Après “Le passage”, gros carton à sa sortie au cinéma en 1986 mais completement oublié aujourd’hui, “3615 code père noël” est le second long métrage de René Manzort, produit par son frère Francis Lalane, mis en musique par son autre frère Jean Felix, et interpreté par son fils Alain Mussy. Si le fait de savoir Francis Lalane mettre de l’argent dans une production horrifique peut prêter à sourire, c’est sans compter sur le talent de metteur en scène et de scénariste de René Manzort, qui nous offre l’un des meilleurs films de genre Français jamais fait, rien que ça.
Aux premiers abords, “3615 code père noël” peut être vu comme un home invasion des plus classiques : un psychopate, une victime, une seule unité de lieux et de temps. Mais Manzort va apporter une dimension psychologique au récit, et c’est de là que tient une bonne partie de la réussite du film. L’histoire est celle de Thomas, 9 ans. Enfant surdoué, génie de l’informatique, débrouillard au point de réparer la voiture de sa mère. Cependant Thomas reste un enfant, adule les action heroes des années 80, joue à la guerre avec son chien et son grand père, et croit encore aux créatures mythologiques et au Père Noël. C’est par l’intermédiare du minitel qu’il fait connaissance d’un homme qui se présente comme le Père Noël. Cet homme dont on ne saura rien apprend par hasard l’adresse du garçon, et va lui faire vivre une nuit cauchemardesque d’ou il ne reviendra pas indemne.
En confrontant Thomas à l’une de ses dernières croyances enfantines, René Manzort fait de “3615 code père noël” un récit sur la perte de l’innocence et de l’enfance, qui peux se résumer en une scène, celle de la rencontre du garçon et du psychopathe.
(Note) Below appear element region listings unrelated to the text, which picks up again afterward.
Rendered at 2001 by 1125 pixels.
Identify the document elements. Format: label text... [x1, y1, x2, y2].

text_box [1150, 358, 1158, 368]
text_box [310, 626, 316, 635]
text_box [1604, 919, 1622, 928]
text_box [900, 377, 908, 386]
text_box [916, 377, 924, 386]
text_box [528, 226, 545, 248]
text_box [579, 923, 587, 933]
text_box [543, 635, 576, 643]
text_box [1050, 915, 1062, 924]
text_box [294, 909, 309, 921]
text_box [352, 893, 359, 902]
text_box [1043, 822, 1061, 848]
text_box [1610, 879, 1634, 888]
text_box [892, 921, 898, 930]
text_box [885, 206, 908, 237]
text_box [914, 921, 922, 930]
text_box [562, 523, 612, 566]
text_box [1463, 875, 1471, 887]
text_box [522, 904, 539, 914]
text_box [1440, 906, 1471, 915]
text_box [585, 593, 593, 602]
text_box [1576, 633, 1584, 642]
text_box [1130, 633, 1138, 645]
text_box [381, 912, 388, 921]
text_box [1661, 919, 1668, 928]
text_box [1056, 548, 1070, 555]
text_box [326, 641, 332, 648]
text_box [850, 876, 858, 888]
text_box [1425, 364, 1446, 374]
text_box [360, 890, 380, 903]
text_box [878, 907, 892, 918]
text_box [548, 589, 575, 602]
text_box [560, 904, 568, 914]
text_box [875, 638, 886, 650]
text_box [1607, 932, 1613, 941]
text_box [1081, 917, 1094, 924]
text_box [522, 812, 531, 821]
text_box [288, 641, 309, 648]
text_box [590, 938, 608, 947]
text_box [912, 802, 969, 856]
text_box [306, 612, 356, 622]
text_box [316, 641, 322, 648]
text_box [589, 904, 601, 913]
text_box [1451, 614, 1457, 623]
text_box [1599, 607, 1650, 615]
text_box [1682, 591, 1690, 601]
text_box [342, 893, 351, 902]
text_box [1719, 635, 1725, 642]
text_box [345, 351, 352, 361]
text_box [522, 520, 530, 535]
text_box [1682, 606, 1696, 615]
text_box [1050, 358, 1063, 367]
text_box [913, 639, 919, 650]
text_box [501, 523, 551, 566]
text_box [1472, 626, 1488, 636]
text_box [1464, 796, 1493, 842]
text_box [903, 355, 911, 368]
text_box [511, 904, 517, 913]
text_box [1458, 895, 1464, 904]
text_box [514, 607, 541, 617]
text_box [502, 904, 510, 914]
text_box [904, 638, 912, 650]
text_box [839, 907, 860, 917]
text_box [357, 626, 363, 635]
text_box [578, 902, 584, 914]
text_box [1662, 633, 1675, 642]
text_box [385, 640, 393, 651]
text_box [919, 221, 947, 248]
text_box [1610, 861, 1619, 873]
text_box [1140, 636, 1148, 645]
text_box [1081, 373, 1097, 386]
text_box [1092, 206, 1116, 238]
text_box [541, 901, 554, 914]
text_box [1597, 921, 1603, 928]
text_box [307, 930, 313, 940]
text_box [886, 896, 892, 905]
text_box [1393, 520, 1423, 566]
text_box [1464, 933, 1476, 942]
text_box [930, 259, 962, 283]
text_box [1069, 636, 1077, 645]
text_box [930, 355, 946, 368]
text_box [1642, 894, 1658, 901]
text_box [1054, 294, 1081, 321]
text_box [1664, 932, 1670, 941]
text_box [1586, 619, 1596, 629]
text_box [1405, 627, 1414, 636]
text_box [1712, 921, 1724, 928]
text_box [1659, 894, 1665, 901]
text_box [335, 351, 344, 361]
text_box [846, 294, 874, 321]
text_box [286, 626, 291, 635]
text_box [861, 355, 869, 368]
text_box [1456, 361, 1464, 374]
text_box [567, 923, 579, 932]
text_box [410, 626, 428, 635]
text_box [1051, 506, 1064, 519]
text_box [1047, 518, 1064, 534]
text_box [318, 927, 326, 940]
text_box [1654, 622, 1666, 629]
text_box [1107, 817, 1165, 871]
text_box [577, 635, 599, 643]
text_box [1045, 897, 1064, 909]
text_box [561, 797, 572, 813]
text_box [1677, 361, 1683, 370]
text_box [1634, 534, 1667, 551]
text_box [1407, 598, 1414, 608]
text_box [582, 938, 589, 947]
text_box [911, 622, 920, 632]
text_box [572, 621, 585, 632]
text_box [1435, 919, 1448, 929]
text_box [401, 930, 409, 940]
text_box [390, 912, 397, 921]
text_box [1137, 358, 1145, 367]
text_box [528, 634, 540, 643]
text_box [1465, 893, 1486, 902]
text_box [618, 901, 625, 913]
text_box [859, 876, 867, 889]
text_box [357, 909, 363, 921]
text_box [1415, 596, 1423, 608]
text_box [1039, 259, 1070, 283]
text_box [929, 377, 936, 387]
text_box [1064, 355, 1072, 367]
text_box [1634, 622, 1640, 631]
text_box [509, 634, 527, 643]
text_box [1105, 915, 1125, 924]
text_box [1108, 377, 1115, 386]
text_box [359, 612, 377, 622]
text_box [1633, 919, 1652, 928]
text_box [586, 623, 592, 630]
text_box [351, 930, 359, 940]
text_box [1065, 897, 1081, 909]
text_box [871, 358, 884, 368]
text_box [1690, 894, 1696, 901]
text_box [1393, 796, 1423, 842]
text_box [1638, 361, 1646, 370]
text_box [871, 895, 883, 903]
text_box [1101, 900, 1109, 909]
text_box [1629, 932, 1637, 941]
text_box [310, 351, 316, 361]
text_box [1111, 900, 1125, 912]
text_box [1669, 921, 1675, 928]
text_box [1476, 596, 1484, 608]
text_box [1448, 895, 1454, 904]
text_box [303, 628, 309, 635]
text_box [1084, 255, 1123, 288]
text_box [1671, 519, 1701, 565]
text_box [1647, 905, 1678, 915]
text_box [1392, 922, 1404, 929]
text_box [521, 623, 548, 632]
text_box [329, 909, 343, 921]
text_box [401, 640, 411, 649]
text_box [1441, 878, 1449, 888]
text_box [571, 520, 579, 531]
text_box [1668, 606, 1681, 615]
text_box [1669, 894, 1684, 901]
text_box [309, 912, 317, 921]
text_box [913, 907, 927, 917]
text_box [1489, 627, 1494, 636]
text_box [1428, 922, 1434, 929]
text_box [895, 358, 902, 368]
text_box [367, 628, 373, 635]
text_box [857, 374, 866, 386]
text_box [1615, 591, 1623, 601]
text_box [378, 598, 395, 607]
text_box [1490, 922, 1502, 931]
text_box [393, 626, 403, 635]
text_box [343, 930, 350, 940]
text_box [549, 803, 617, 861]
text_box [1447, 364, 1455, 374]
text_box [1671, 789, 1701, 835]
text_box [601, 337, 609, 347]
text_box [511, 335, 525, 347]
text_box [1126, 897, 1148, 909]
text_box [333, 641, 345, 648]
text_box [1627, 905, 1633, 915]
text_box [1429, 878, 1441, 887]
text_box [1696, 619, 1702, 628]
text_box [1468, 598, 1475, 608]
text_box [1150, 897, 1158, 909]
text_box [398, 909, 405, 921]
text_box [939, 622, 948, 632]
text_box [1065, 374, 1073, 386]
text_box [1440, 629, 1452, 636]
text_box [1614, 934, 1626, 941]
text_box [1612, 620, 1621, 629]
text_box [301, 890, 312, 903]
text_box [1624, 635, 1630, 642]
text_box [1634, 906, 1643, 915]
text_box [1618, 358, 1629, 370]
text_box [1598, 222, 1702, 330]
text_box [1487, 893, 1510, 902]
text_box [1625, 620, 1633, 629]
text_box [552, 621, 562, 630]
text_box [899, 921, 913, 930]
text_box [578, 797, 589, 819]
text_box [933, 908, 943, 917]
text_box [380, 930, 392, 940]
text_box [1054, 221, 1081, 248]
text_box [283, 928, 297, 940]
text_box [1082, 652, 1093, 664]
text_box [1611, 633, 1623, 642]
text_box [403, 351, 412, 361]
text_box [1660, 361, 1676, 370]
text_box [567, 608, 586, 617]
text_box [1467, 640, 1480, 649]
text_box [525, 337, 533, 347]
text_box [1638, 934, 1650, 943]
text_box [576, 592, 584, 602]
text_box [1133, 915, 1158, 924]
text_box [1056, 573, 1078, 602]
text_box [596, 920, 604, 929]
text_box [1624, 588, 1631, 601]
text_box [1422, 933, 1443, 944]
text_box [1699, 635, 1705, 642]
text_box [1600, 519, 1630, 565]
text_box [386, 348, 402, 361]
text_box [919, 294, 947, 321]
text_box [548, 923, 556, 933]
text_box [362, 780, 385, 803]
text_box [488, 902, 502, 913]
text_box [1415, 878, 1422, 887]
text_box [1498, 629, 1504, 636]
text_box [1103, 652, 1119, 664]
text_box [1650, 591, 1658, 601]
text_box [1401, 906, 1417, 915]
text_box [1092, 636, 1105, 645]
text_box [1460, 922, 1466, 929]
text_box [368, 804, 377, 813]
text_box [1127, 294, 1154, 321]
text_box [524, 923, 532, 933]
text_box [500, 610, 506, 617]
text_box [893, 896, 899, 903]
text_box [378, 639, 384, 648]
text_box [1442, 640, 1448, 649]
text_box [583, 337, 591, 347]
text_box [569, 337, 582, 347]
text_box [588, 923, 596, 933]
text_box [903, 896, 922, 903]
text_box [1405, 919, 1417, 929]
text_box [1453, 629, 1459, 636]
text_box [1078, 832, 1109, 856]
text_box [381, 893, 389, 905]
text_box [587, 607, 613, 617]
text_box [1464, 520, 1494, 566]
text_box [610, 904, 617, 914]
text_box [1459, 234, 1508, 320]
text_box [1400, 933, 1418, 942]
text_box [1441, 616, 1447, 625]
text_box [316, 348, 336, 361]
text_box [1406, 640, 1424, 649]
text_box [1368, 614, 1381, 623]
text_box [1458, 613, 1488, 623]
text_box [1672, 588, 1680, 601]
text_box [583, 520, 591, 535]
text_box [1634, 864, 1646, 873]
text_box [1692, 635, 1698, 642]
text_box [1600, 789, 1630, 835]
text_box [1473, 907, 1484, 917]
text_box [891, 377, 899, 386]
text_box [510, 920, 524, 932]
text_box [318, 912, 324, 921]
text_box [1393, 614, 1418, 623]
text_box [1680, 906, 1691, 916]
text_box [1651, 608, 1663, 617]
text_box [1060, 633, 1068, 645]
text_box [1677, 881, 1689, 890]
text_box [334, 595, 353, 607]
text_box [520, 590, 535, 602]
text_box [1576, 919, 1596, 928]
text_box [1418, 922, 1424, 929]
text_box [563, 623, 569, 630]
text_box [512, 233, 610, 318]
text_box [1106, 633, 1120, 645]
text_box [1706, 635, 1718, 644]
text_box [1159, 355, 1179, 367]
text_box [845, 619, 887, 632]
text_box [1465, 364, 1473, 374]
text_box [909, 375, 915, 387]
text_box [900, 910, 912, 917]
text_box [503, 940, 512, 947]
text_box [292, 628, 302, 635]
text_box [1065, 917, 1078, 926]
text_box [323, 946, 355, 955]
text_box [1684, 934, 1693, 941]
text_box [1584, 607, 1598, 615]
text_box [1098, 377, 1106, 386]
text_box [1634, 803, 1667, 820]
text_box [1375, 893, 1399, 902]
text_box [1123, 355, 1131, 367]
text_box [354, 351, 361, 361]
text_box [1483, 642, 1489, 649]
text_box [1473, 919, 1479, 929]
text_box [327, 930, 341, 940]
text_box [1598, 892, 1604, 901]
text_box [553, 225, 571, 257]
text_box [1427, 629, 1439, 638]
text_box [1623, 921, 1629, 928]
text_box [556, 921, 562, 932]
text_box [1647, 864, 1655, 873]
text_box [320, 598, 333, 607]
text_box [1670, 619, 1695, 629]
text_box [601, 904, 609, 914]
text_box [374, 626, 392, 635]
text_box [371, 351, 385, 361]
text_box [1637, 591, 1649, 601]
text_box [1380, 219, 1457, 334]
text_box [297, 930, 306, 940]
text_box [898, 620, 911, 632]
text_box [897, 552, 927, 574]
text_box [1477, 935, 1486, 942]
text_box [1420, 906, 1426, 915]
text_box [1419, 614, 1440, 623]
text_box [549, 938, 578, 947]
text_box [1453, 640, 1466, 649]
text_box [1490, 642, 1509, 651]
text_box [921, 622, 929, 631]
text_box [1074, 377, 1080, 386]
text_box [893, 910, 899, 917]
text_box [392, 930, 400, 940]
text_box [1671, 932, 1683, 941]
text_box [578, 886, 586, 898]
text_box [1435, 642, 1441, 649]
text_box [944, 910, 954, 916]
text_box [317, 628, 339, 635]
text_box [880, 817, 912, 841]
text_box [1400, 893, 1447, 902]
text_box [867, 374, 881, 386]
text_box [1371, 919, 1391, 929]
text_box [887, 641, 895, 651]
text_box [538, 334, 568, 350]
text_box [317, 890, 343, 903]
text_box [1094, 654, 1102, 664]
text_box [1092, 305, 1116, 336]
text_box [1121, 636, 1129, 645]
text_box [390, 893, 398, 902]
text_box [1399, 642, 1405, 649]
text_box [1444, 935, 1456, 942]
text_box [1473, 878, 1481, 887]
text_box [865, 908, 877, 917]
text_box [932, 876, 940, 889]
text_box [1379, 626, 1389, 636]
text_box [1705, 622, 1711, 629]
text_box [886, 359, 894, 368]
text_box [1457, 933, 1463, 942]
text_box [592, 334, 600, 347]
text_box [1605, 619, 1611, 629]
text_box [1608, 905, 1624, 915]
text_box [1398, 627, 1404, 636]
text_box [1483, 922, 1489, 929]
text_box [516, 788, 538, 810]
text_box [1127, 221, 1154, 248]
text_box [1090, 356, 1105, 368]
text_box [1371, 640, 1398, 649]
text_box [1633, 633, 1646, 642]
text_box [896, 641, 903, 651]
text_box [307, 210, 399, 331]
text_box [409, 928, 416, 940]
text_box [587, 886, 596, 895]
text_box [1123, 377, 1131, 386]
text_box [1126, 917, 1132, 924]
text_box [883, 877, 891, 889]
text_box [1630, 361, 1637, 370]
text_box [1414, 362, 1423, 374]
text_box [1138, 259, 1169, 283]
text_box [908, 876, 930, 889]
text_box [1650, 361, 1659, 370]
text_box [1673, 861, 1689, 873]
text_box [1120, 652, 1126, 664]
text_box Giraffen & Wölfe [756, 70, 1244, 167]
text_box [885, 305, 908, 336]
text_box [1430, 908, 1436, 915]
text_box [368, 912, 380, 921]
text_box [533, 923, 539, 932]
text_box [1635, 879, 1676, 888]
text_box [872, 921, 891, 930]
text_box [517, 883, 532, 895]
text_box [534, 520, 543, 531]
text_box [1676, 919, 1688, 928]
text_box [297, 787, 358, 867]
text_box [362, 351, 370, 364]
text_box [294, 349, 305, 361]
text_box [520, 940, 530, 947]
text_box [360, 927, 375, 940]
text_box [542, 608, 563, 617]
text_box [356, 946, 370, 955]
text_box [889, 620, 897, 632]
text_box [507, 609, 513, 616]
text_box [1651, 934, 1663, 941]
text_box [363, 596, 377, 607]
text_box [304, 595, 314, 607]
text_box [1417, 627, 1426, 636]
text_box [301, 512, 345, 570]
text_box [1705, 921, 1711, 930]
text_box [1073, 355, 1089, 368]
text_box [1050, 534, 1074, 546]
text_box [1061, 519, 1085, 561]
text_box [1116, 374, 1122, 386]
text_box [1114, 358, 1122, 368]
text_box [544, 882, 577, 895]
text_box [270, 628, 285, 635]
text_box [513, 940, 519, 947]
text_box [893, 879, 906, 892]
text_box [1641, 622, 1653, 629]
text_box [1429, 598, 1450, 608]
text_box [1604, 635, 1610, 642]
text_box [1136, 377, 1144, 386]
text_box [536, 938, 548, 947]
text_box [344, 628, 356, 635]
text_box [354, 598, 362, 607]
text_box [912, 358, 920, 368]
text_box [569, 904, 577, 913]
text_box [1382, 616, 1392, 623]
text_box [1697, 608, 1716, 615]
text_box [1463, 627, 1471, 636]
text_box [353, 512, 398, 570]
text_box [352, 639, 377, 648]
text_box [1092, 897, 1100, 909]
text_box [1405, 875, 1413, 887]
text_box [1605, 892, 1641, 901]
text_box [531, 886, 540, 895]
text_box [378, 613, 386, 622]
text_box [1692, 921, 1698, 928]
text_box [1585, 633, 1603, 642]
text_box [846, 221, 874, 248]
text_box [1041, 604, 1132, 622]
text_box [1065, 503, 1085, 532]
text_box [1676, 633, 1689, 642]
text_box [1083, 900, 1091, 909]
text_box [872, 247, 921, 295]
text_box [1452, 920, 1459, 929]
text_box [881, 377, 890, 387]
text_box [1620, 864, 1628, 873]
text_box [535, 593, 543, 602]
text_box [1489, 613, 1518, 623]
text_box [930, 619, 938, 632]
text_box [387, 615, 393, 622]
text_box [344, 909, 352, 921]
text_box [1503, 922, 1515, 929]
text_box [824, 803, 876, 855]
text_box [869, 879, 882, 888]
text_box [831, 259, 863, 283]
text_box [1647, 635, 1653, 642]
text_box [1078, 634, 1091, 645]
D’abord féerique, avec ces lumières qui illuminent la descente du Père Noël par la cheminée représantant l’emerveillement de Thomas, la scène prend une autre tournure dès que l’homme abat froidement son chien. Une rupture de ton d’une puissance graphique et psychologique rare, où le terme “basculer dans l’horreur” prend tout son sens.
Cette fin de l’enfance est également représentée par les jouets, que Thomas utilise comme tels dans la première partie du film, qu’il transformera en armes dans la seconde afin de défendre son grand père et lui même face aux assauts du meutrier. Là encore Manzort utilise la rupture de ton entre les deux parties distincte du film pour représenter la perte de l’inocence par une scène émouvante dans laquelle Thomas fait face a la perte d’un être cher, et ne jurera que par la vengeance. Toute cette dimension psychologique, le réalisateur la represente également par sa mise en scène, plusieurs plans sont remplis de symbôles tel que ce plan aérien dans un labyrinthe qui revèle que le sol est une peinture du visage de Thomas, représentant son état psychologique, ou encore cette caméra qui tourne autour de deux figurines : un Père Noël et ce qui semble être Peter Pan, celui qui refuse de grandir.
Si “3615 code père noël” est une réussite sur le plan psychologique, il l’est tout autant dans l’horreur. Des scènes à la tension et au suspense très présents ( la scène du train), parfois flippant ( l’issue d’une partie de cache cache), à la réalisation inspirée. Chaque plan est travaillé, tenant parfois de Sam Raimi dans la manière de cadrer de travers, filmer à hauteur d’enfant et utilisant des effets de mise en scène afin de représenter le point de vue des personnages.
Coté casting, si on salue la présence de Brigitte Fossay, c’est Alain Mussy ( qui bosse aujourd’hui pour ILM, sur des films comme Avatar, Avengers et autres blockbusters) et le regretté Patrick Floersheim ( doubleur officiel de Kurt Russel) qui bouffent l’écran. Le premier est incroyable dans son rôle d’enfant qui remet en question ses croyances et convictions, le second dans son rôle de psychopathe duquel il fait ressortir une certaine empathie.
Si l’on notera quelques incohérences vraiment mineures, “3615 code père noël” peut être vu comme un chef d’oeuvre du cinéma de genre Français qui réussi tout ce qu’il entreprent. D’une richesse thématique hallucinante, il est servi par une mise en scène intelligente et des plus efficaces. C’est non seulement un home invasion réussi mais également un drame psychologique remarquable. Des qualités qui n’ont pas empeché le film de sombrer injustement dans l’oubli, jamais réedité depuis sa sortie en vhs au début des années 90, avant une resurrection inesperée en bluray en 2017.
Quand à René Manzort, après avoir galéré pour distribuer son film en France ( tourné en 1988, sorti en 1990), c’est Hollywood qui lui ouvre ses portes, avec un projet de remake de son film, qui tombera à l’eau suite au triomphe de Maman j’ai raté l’avion, qui, même si il faut reconnaitre une légère similitude, n’a strictment rien à voir avec “3615 code père noël”.